# Action item
The first line of the entries and each line after it, through the one that contains "Houston | Conway |", are to be duplicated exactly; no picture belongs in the copy.

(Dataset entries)
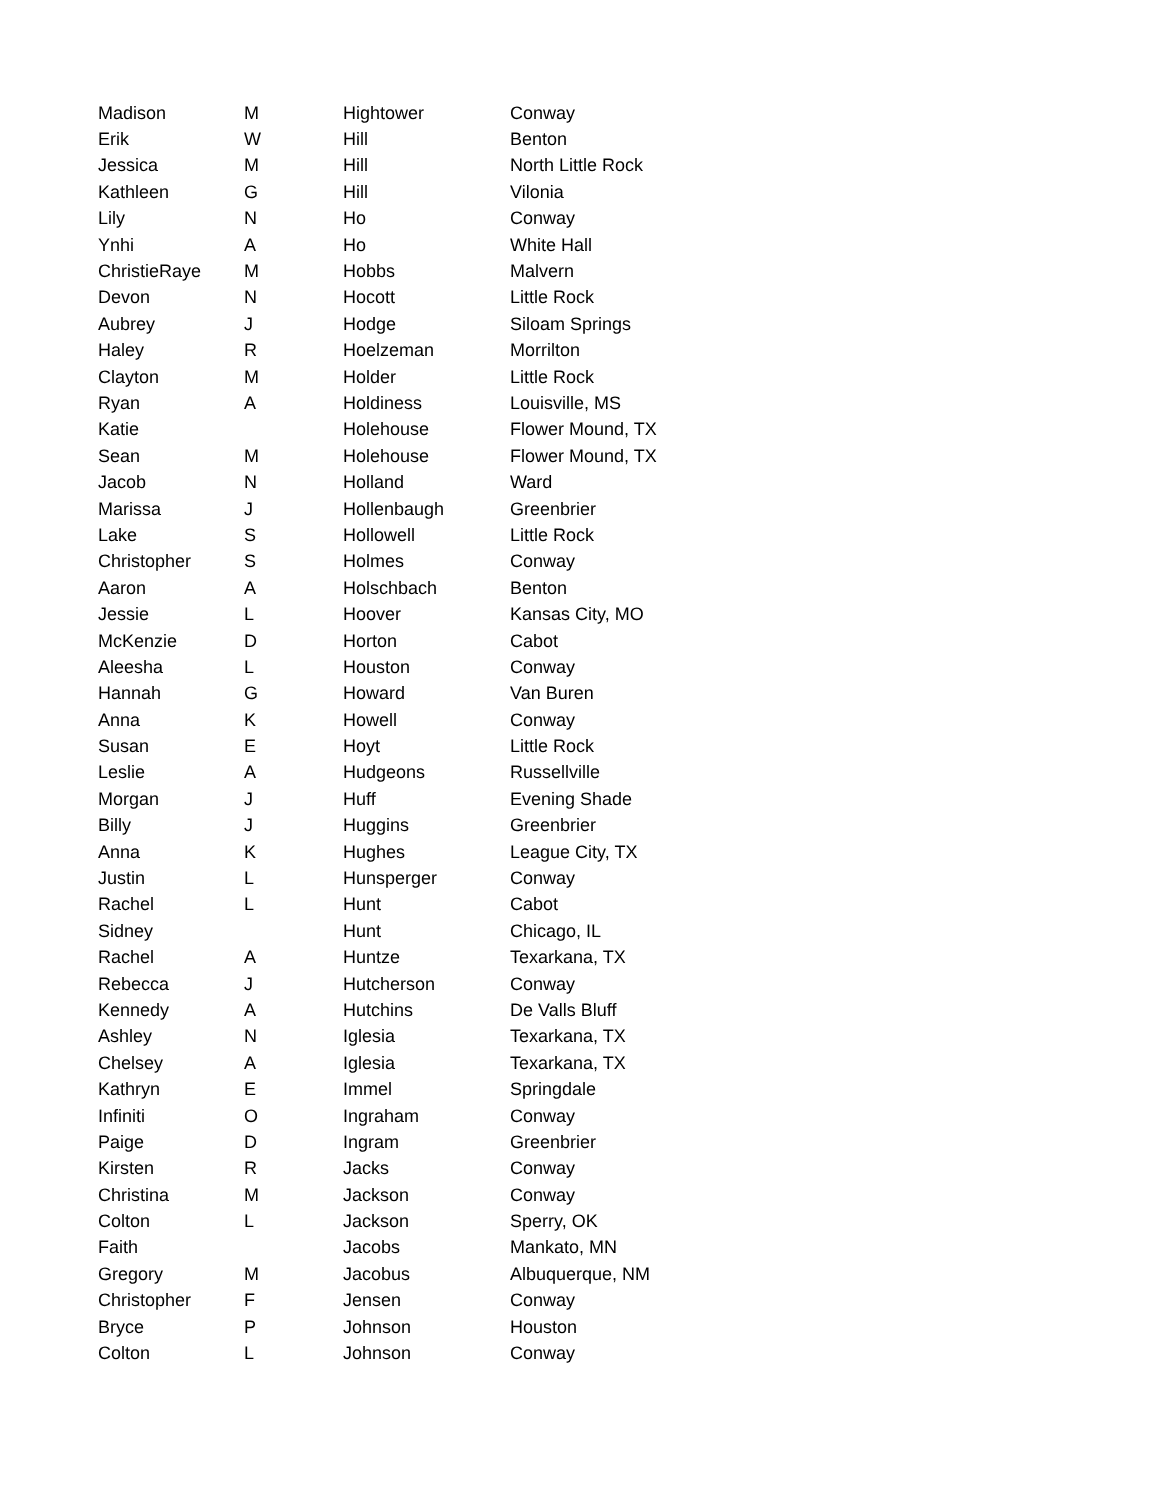| Madison | M | Hightower | Conway |
| Erik | W | Hill | Benton |
| Jessica | M | Hill | North Little Rock |
| Kathleen | G | Hill | Vilonia |
| Lily | N | Ho | Conway |
| Ynhi | A | Ho | White Hall |
| ChristieRaye | M | Hobbs | Malvern |
| Devon | N | Hocott | Little Rock |
| Aubrey | J | Hodge | Siloam Springs |
| Haley | R | Hoelzeman | Morrilton |
| Clayton | M | Holder | Little Rock |
| Ryan | A | Holdiness | Louisville, MS |
| Katie | | Holehouse | Flower Mound, TX |
| Sean | M | Holehouse | Flower Mound, TX |
| Jacob | N | Holland | Ward |
| Marissa | J | Hollenbaugh | Greenbrier |
| Lake | S | Hollowell | Little Rock |
| Christopher | S | Holmes | Conway |
| Aaron | A | Holschbach | Benton |
| Jessie | L | Hoover | Kansas City, MO |
| McKenzie | D | Horton | Cabot |
| Aleesha | L | Houston | Conway |
| Hannah | G | Howard | Van Buren |
| Anna | K | Howell | Conway |
| Susan | E | Hoyt | Little Rock |
| Leslie | A | Hudgeons | Russellville |
| Morgan | J | Huff | Evening Shade |
| Billy | J | Huggins | Greenbrier |
| Anna | K | Hughes | League City, TX |
| Justin | L | Hunsperger | Conway |
| Rachel | L | Hunt | Cabot |
| Sidney | | Hunt | Chicago, IL |
| Rachel | A | Huntze | Texarkana, TX |
| Rebecca | J | Hutcherson | Conway |
| Kennedy | A | Hutchins | De Valls Bluff |
| Ashley | N | Iglesia | Texarkana, TX |
| Chelsey | A | Iglesia | Texarkana, TX |
| Kathryn | E | Immel | Springdale |
| Infiniti | O | Ingraham | Conway |
| Paige | D | Ingram | Greenbrier |
| Kirsten | R | Jacks | Conway |
| Christina | M | Jackson | Conway |
| Colton | L | Jackson | Sperry, OK |
| Faith | | Jacobs | Mankato, MN |
| Gregory | M | Jacobus | Albuquerque, NM |
| Christopher | F | Jensen | Conway |
| Bryce | P | Johnson | Houston |
| Colton | L | Johnson | Conway |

# Reply
| Madison | M | Hightower | Conway |
| Erik | W | Hill | Benton |
| Jessica | M | Hill | North Little Rock |
| Kathleen | G | Hill | Vilonia |
| Lily | N | Ho | Conway |
| Ynhi | A | Ho | White Hall |
| ChristieRaye | M | Hobbs | Malvern |
| Devon | N | Hocott | Little Rock |
| Aubrey | J | Hodge | Siloam Springs |
| Haley | R | Hoelzeman | Morrilton |
| Clayton | M | Holder | Little Rock |
| Ryan | A | Holdiness | Louisville, MS |
| Katie | | Holehouse | Flower Mound, TX |
| Sean | M | Holehouse | Flower Mound, TX |
| Jacob | N | Holland | Ward |
| Marissa | J | Hollenbaugh | Greenbrier |
| Lake | S | Hollowell | Little Rock |
| Christopher | S | Holmes | Conway |
| Aaron | A | Holschbach | Benton |
| Jessie | L | Hoover | Kansas City, MO |
| McKenzie | D | Horton | Cabot |
| Aleesha | L | Houston | Conway |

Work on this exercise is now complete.